Она подняла руку, останавливая его:

— Мисс Хочкис — на редкость добрая и искренняя девушка, и я не желаю слышать о ней ничего дурного.

— Как вам будет угодно.

— Если ты мне не веришь, пообщайся немного с ней. И убедишься, что я права.

Джеймс снова сел, вполне удовлетворенный.

— Пожалуй, я последую вашему совету.

* * *

Ночью ему приснилась Элизабет.

Она сидела, склонившись над чертовой алой книжонкой, распущенные белокурые волосы мерцали в лунном свете. На ней была девственно белая ночная рубашка, скрывавшая ее до самых пят, но непостижимым образом он точно знал, как она выглядит под ней, и отчаянно ее желал…

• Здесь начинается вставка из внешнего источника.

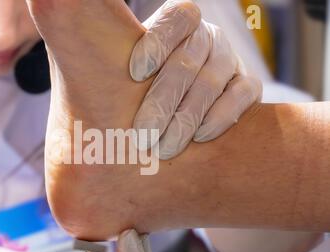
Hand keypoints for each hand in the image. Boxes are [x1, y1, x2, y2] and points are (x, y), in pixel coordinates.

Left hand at [131, 0, 261, 159]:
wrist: (183, 102)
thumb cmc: (146, 85)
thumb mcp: (131, 70)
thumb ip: (118, 68)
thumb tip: (86, 74)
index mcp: (179, 25)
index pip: (176, 20)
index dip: (157, 42)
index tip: (135, 73)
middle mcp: (207, 37)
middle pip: (188, 60)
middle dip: (163, 101)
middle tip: (143, 134)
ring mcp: (229, 60)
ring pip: (212, 82)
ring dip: (186, 118)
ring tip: (164, 148)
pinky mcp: (249, 85)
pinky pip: (243, 95)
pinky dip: (221, 117)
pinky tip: (200, 137)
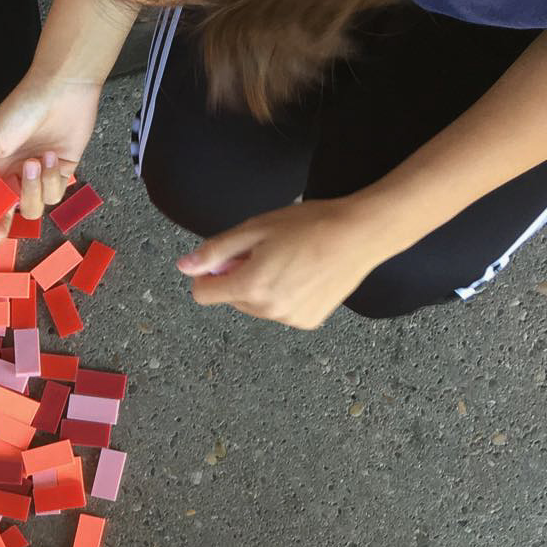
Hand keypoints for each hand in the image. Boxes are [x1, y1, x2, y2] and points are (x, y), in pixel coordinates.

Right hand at [0, 74, 103, 254]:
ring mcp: (37, 178)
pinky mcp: (60, 174)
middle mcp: (13, 177)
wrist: (61, 90)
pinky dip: (51, 177)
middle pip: (4, 215)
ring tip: (35, 160)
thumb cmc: (21, 109)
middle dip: (0, 224)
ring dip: (33, 187)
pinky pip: (54, 194)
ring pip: (32, 207)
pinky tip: (50, 155)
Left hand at [176, 196, 403, 328]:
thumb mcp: (255, 228)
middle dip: (239, 277)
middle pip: (231, 299)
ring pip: (255, 306)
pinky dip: (283, 295)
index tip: (227, 256)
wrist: (360, 234)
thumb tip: (185, 267)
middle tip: (267, 252)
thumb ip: (215, 250)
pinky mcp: (307, 321)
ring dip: (261, 287)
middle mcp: (268, 310)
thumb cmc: (311, 225)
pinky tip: (304, 274)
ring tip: (290, 261)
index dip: (210, 272)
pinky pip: (280, 311)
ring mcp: (289, 319)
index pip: (203, 293)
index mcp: (250, 286)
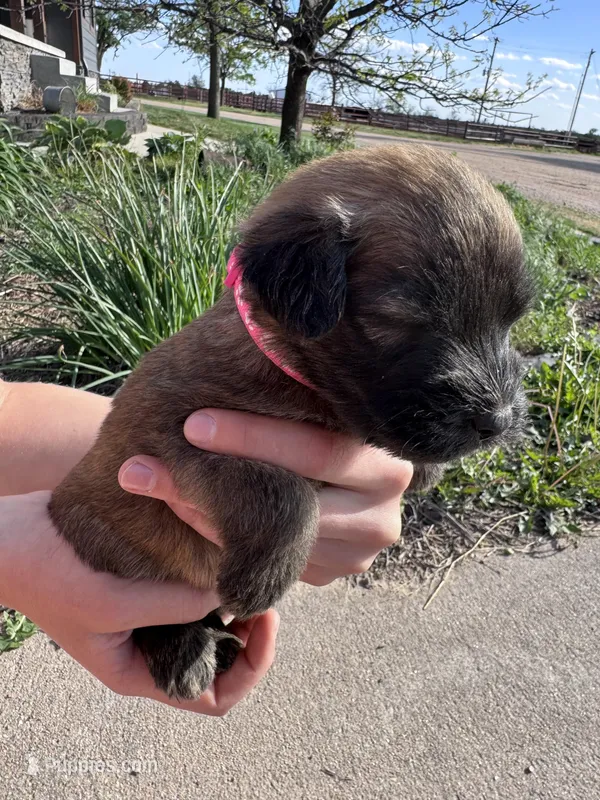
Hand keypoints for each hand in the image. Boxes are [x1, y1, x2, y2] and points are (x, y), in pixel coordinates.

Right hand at [0, 492, 277, 714]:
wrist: (14, 538)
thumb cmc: (51, 577)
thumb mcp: (111, 601)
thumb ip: (171, 604)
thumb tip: (228, 597)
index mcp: (142, 672)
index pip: (215, 696)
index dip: (251, 666)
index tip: (264, 619)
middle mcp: (153, 649)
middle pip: (222, 658)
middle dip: (251, 629)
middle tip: (262, 587)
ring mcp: (150, 617)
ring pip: (211, 620)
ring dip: (233, 598)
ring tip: (248, 565)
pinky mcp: (148, 585)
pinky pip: (191, 588)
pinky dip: (211, 574)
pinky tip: (221, 547)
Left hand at [119, 409, 411, 584]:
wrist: (333, 476)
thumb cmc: (312, 419)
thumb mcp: (312, 402)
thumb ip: (294, 381)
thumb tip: (237, 312)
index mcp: (391, 457)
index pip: (322, 450)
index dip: (254, 438)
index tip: (192, 422)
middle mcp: (386, 511)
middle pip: (293, 501)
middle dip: (217, 481)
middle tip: (145, 467)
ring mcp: (362, 550)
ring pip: (272, 541)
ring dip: (204, 514)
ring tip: (150, 486)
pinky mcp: (333, 572)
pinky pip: (269, 563)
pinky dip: (219, 539)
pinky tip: (182, 511)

А потом она убегала от него, смеясь и оглядываясь через плечо. Волосы невесомым облаком развевались за ней и щекотали его лицо, когда он настигал ее. Но стоило ему протянуть руку, как она ускользала. И каждый раз, когда ему казалось, что он вот-вот разглядит название книги, золоченые буквы расплывались, и он оставался ни с чем, спотыкаясь и хватая ртом воздух.

Нечто подобное ощутил Джеймс, когда, проснувшись, подскочил на постели, залитой призрачным светом раннего утра. Голова его кружилась, он тяжело дышал, в голове не было ни одной мысли.

Только образ Элизабет Хочкис.

* * *

Когда на следующее утро Элизабет появилась в Дэнбери-Хаусе, она недовольно хмурилась. Накануне она поклялась, что даже не посмотрит на руководство миссис Ситон. Однако, вернувшись вечером домой, обнаружила злополучную книгу у себя на кровати. Ярко-красный переплет буквально бросал ей вызов, призывая открыть его.

Убедив себя, что только глянет одним глазком, чтобы выяснить, стоит ли блистать остроумием и смешить намеченный объект, Элизабет кончила тем, что, усевшись на краешке постели, погрузилась в чтение.

В итоге ее голова была набита таким количеством правил и указаний, что шла кругом.

Нельзя флиртовать с женатым человеком, не полагается давать мужчине советы, но следует не колеблясь отказать претенденту, если он забыл о вашем дне рождения.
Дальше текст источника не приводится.